» Отрывок текста:
· · · · · · ·

Парижские волнения следует поставить в один ряд с еще одним типом насилия, которое либеральное большинство сегодня считает угрозой нашему образу жизни: прямыми террористическими нападениями, включая нападения смертников. В обоих случаях насилие и противодействие ему образуют смертельный порочный круг, порождая те самые силы, с которыми они пытаются бороться. В обоих случаях мы имеем дело со слепыми passages à l'acte, в которых насилие служит неявным признанием бессилия. Разница в том, что в отличие от парижских вспышек, которые были «нулевой степенью протеста», вспышкой насилия, которая ничего не хотела, террористические нападения совершаются во имя некоего абсолютного Смысла, представляемого религией. Их главная цель — весь западный безбожный образ жизни, основанный на современной науке. Наука сегодня ведет соперничество с религией, поскольку она служит двум глубоко идеологическим потребностям, надежды и цензуры, которые традиционно были предметом заботы религии. Опять-таки, цитируя Джона Грэя:
«Только наука способна заставить еретиков замолчать. Сегодня она является единственным институтом, способным претендовать на авторитет. Подобно Церкви в прошлом, она обладает властью топтать или маргинализировать независимых мыслителей. С точки зрения каждого, кто ценит свободу мысли, это обстоятельство может быть прискорбным, но это, несомненно, главный источник привлекательности науки. Наука служит для нас убежищем от сомнений, обещая — и в какой-то мере исполняя — чудо свободы от мысли, тогда как церкви стали пристанищами для сомнений»4.

· · · · · · ·

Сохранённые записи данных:
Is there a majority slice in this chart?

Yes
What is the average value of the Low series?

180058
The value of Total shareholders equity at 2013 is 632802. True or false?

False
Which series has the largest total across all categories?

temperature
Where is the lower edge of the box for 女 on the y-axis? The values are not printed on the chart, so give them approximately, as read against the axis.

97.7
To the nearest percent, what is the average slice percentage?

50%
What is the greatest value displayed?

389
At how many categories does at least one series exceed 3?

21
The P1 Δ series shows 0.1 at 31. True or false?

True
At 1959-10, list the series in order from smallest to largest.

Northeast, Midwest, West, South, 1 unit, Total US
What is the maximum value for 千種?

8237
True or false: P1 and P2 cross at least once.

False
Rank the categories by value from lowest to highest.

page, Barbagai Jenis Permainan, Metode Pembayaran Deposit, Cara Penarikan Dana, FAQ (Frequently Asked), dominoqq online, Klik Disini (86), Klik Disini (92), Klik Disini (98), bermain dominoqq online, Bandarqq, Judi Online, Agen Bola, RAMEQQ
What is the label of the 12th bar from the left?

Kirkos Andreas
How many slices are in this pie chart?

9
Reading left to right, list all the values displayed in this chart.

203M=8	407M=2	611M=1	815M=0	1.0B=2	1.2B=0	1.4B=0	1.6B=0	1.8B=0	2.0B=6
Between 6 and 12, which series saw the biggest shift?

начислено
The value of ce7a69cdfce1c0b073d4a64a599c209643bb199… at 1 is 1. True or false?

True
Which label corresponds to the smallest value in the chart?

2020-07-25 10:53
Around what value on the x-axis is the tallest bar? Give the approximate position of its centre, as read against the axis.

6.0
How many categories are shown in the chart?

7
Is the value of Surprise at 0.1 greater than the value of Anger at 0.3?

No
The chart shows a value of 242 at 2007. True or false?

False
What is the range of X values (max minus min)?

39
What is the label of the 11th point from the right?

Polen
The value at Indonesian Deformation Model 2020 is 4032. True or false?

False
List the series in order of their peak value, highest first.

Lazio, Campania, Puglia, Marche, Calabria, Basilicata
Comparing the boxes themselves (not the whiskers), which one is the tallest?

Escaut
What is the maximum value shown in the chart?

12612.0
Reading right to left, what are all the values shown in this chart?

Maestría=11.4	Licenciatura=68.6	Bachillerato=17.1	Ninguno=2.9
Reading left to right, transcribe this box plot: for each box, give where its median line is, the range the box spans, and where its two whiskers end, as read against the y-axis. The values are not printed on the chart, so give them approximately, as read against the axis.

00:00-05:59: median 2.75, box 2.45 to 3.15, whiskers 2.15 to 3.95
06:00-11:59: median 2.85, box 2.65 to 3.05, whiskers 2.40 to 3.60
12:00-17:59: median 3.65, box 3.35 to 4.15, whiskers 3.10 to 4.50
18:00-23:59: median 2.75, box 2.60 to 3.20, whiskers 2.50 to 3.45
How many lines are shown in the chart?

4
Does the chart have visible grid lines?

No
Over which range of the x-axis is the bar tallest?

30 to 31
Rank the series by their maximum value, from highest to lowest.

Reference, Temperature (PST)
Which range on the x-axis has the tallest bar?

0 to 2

· · · · · · ·

» Задание 1:
Во имя чего, согласно отрывку о насилии и науке, совершаются террористические нападения?
» Задание 2:
Напишите, что идёт дальше в отрывке о насилии и науке, начиная сразу после его последнего предложения.
Строки даны как отдельный материал, к отрывку они не относятся.

» Ответ 1:
Во имя некоего абсолютного Смысла, представляемого религией.

» Ответ 2:
Речь идет не о науке как таковой, а о том, как наука функционирует в качестве социальной силы и идеологического института: на этом уровне ее функция состоит в том, чтобы обеспечивать уверенность, служить точкой отсчета, от которой можно отталкиваться, и давать надежду. Новые технические изобретения помогут нам побороть болезнь, продлить жизнь и т. д. В этом измерении наука является тем, что Лакан называл «университетским дискурсом» в чистом виде: знание, «истиной» которого является господствующее означающее, то есть власть5. Наука и религия поменялись местами: наука сегодня обеспечивает защиту, которую раньше гарантировала религия. В результате любопытного превращения религия является одним из возможных мест, откуда можно высказывать критические сомнения относительно сегодняшнего общества. Она стала одним из мест сопротивления. «Безмирность» капитализма связана с этой гегемонистской ролью научного дискурса в современную эпоху. Уже Гегель ясно выделял эту черту, отмечая, что для нас, современных людей, искусство и религия больше не являются тем, что вызывает у нас абсолютное благоговение: мы можем восхищаться ими, но мы больше не преклоняем колени перед ними, наши сердца на самом деле не с ними. Такого почтения заслуживает только наука, концептуальное знание. И только психоанализ в состоянии очертить контуры разрушительного воздействия современности, то есть капитализма в сочетании с гегемонией научного дискурса, на символические идентификации, составляющие основание нашей идентичности. Не удивительно, что современность привела к так называемому кризису смысла, то есть распаду связи или даже тождества Истины и Значения.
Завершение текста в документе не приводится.